> **Dataset content**
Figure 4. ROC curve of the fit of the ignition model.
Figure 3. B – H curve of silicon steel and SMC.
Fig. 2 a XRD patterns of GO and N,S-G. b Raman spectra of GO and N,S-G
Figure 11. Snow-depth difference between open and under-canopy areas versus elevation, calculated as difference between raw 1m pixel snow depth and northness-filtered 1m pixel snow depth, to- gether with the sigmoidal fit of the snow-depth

...

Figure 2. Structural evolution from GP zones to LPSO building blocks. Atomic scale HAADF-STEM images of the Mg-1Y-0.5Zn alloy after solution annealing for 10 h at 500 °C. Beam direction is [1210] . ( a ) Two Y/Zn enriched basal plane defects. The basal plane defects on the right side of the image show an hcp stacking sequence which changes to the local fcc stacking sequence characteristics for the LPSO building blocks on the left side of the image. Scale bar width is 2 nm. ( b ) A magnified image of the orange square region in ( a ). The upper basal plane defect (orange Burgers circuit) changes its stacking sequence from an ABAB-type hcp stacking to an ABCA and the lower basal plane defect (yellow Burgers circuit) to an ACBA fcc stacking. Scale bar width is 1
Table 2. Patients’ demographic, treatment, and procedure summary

> **About this exercise**
Would you please return every line in the listing where "Figure" shows up?

> **Problem solution**
Figure 4. ROC curve of the fit of the ignition model.
Figure 3. B – H curve of silicon steel and SMC.
Figure 11. Snow-depth difference between open and under-canopy areas versus elevation, calculated as difference between raw 1m pixel snow depth and northness-filtered 1m pixel snow depth, to- gether with the sigmoidal fit of the snow-depth
Figure 2. Structural evolution from GP zones to LPSO building blocks. Atomic scale HAADF-STEM images of the Mg-1Y-0.5Zn alloy after solution annealing for 10 h at 500 °C. Beam direction is [1210] . ( a ) Two Y/Zn enriched basal plane defects. The basal plane defects on the right side of the image show an hcp stacking sequence which changes to the local fcc stacking sequence characteristics for the LPSO building blocks on the left side of the image. Scale bar width is 2 nm. ( b ) A magnified image of the orange square region in ( a ). The upper basal plane defect (orange Burgers circuit) changes its stacking sequence from an ABAB-type hcp stacking to an ABCA and the lower basal plane defect (yellow Burgers circuit) to an ACBA fcc stacking. Scale bar width is 1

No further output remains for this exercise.